All Star Code is hoping to change those statistics. “It’s about providing them with a toolbox,” said Victoria Cacicedo, 25, and an engineer at Goldman Sachs who lives in Manhattan. Cacicedo and her colleague Lilian Sotolongo, 27, are both Hispanic and acknowledge the difficulty minorities have forging connections and trying to break into an industry such as tech or finance.

Sotolongo said, “All Star Code is providing students with connections and networking opportunities.”

“It’s a gateway,” Cacicedo added.

For Halpern, tech is the new Wall Street. It’s where her father would be if he were a young man today.
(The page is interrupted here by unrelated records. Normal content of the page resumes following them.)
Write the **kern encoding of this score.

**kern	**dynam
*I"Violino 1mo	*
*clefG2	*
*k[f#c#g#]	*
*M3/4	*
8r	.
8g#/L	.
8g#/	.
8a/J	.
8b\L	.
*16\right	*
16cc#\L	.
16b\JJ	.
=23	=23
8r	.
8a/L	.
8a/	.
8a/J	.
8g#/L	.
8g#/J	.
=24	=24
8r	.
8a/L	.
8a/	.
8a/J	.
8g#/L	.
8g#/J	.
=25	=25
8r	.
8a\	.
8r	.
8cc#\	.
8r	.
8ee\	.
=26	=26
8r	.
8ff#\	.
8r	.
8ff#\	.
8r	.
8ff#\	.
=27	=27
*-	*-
It’s an engine of job and wealth growth where “too few black and brown people participate,” she said. It can also be an agent of social progress to correct the “indignities, injustices and inequalities that people still endure.” And, as Halpern spoke to bankers, entrepreneurs, celebrities and young men from Harlem and the Bronx on her family’s sprawling estate, she was pleased to see that her father’s memory “still has power.”

“The Lewis family tradition and legacy speaks for itself,” Carlotti said. “It’s an inspiration for all of us and being here with other colleagues and friends, I find myself incredibly proud.”

“I hope [my father] would be proud,” Halpern said. “He was a titan of industry, but I know in his heart he always cared about community, philanthropy and social justice issues.”

At the end of the evening, Zavier soaked it all in. “I’ve never really expected to do anything this big.” The tent glowed and revelers danced into the night. “It’s definitely something to go home and talk about.”